> _PROVIDED DATA_
####
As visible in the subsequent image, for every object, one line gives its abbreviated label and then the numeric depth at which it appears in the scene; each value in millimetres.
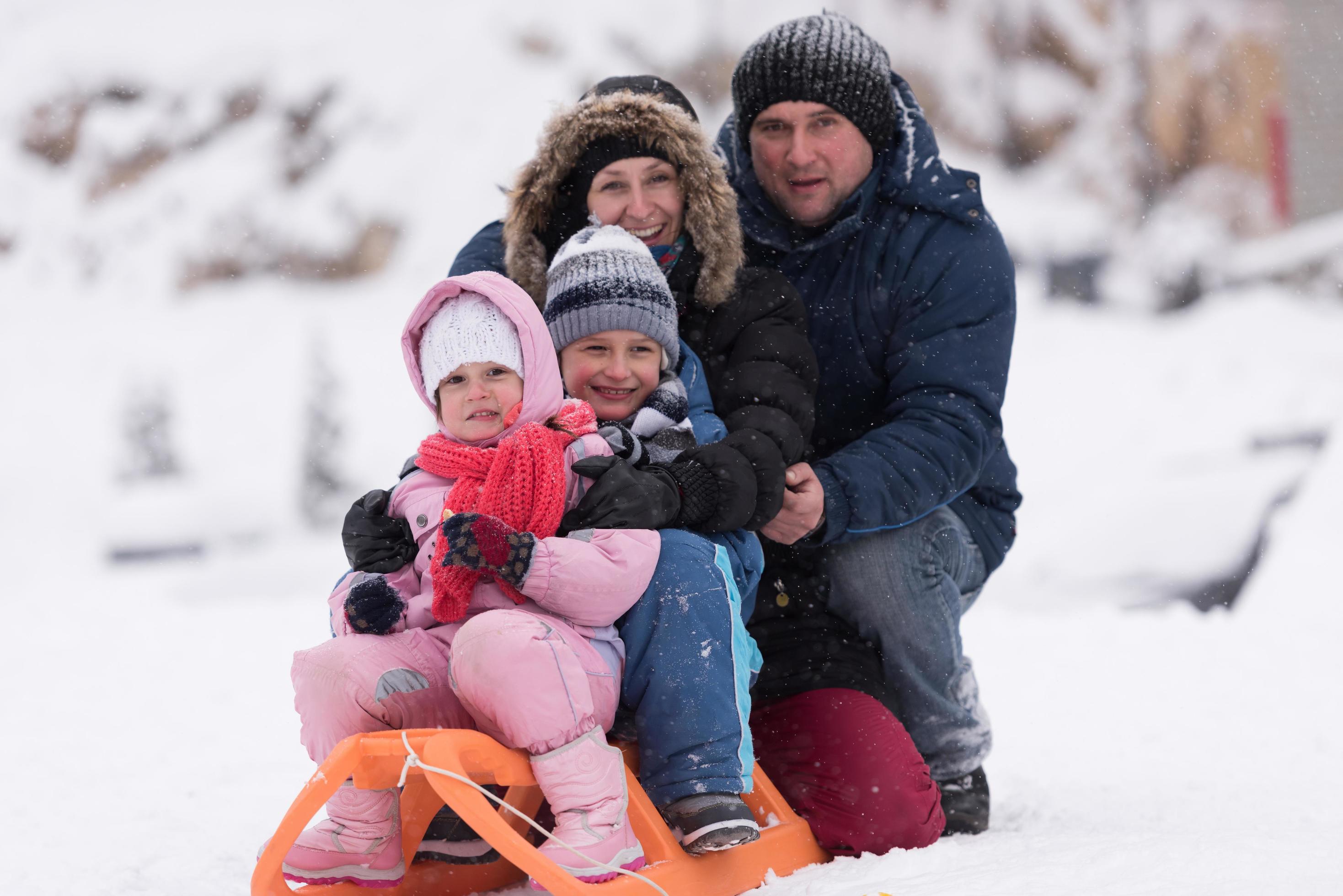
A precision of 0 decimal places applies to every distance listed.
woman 9508
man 9681
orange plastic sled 9054
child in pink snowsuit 9109
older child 9191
####
> _WHAT THE TASK REQUIRES_
From the data above, write out everything exactly except the pictures.

> _SOLVED EXERCISE_
As visible in the subsequent image, for every object, one line gives its abbreviated label and then the numeric depth at which it appears in the scene; each value in millimetres.
A precision of 0 decimal places applies to every distance listed.
woman 9508
man 9681
orange plastic sled 9054
child in pink snowsuit 9109
older child 9191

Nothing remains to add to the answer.